A Real World Case Study: Business Rule vs Predictive Model

The following is a true story to complement earlier posts Comparison of Business Rules and Predictive Models and Predictive Modeling vs Intuitive Business Rules .

A few years ago, we built a new customer acquisition model for a cell phone service provider based on its historical application and payment data. The model calculated a risk score for each cell phone service applicant using information found in his/her credit reports. The higher the score, the higher the risk that a customer will not pay his/her bill.

A few weeks after the model was running, we received an angry email from the client company manager. In the email, the manager gave a list of applicants who had several bankruptcies. According to the manager, they should be high risk customers. However, our model gave them average risk scores. He questioned the validity of the model.

We mentioned that the model score was based on 20 or so variables, not bankruptcies alone. We also analyzed people with bankruptcies in the data that we used to build the model. We found that they paid bills on time. It might be that people with bankruptcies are more mobile and thus depend more on cell phones for communication. They may not be good candidates for mortgage. But from cell phone service providers' perspective, they are good customers.

This is the bottom line. Data-driven predictive models are more trustworthy than intuition-driven business rules.

Wednesday, November 07, 2012

From Oracle SQL Developer to Data Miner

As mentioned in an earlier post How easy is it for a SQL developer/analyst to become a data miner?, if we consider data mining as just more sophisticated SQL queries, data mining is simply a natural extension of SQL programmer/analyst's daily job, i.e., querying the database. For example, a SQL programmer can write a query to answer a business question: finding people living in Boston, MA with annual income at least $50K and credit score 750 or higher.

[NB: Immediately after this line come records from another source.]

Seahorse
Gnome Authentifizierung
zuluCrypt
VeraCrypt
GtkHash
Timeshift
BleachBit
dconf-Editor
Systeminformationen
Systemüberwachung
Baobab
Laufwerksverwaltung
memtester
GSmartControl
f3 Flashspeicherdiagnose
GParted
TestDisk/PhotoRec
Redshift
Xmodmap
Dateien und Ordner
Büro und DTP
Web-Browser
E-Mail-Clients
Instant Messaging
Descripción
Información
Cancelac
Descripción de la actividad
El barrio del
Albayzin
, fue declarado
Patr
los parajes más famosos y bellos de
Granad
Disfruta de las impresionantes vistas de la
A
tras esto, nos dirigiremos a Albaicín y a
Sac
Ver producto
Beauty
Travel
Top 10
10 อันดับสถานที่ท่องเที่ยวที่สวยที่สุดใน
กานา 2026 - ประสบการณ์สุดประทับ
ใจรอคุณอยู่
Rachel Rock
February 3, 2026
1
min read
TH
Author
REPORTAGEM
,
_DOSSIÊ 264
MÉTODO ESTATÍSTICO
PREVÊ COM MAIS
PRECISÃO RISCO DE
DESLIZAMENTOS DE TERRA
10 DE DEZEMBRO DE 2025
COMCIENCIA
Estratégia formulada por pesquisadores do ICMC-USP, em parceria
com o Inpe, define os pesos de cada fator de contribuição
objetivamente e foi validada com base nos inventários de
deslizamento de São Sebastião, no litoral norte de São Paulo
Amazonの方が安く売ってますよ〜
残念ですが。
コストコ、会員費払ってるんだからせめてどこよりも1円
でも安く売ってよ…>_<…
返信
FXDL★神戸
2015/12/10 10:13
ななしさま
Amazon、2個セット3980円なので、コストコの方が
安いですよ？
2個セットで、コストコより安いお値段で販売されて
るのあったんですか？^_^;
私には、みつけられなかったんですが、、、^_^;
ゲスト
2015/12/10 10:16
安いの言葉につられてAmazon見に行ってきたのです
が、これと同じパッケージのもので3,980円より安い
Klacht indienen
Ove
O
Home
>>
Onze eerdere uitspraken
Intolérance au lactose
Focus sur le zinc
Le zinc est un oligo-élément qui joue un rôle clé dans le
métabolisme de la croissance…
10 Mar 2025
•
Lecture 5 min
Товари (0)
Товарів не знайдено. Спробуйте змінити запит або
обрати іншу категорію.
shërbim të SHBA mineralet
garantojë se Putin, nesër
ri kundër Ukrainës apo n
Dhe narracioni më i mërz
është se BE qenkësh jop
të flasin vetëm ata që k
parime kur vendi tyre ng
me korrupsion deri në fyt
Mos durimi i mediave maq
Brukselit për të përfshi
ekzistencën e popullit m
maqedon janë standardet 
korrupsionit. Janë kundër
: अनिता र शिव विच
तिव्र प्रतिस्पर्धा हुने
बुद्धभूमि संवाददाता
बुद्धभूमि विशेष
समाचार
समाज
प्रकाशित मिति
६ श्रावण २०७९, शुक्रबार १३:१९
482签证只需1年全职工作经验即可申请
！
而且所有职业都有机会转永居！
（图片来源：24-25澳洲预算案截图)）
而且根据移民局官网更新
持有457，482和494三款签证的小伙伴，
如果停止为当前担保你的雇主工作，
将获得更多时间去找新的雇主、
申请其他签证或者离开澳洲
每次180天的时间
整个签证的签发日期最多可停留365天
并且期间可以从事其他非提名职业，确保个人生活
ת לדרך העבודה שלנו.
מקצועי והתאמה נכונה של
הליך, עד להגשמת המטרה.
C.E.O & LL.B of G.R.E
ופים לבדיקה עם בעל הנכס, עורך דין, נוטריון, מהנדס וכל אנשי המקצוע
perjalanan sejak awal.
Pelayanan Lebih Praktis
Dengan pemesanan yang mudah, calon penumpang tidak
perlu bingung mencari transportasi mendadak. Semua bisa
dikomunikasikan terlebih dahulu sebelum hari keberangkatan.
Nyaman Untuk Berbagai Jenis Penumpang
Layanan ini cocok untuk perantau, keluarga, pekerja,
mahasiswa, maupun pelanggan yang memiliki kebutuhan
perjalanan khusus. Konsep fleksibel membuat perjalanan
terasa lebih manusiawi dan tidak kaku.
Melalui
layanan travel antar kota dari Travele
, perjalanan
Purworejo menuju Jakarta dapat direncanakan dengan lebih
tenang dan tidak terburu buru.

One simply puts the three conditions in the "where clause" as the following:

select person_id, person_first_name, person_last_name
from tbl_data_about_people
home_city='Boston' and home_state='MA' and
annual_income>50000 and
credit_score >=750;

Similarly, we can put a predictive function in the "where clause" to answer a more useful question: finding people living in Boston, MA who are 25% more likely to purchase a new car with 2 months as the following:
select person_id, person_first_name, person_last_name
from tbl_data_about_people
home_city='Boston' and home_state='MA' and
prediction_probability(model_likely_to_buy, 1 using *)>=0.25;

We can see how easy and powerful to use predictive models in SQL. A traditional Oracle SQL developer can greatly enhance his/her value by picking up those data mining functions. There are a number of good documents and sample codes available at Oracle's site, e.g,
The Data Mining Sample Programs
Oracle® Data Mining Concepts

Tuesday, November 06, 2012

Major Data Mining Steps

Normally, we need to go through the following steps to build a predictive modeling solution.

  1. Data Gathering 
  2. Data Validation 
  3. Data Preparation 
  4. Feature Variable Calculation (creating more salient variables that are more predictive of target)
  5. Predictive Model Building and Testing 
  6. Model Deployment
In our opinion, the main challenges are: Data Preparation, Feature Variable Calculation and Model Deployment. Probably 90% of time is spent on the above three areas.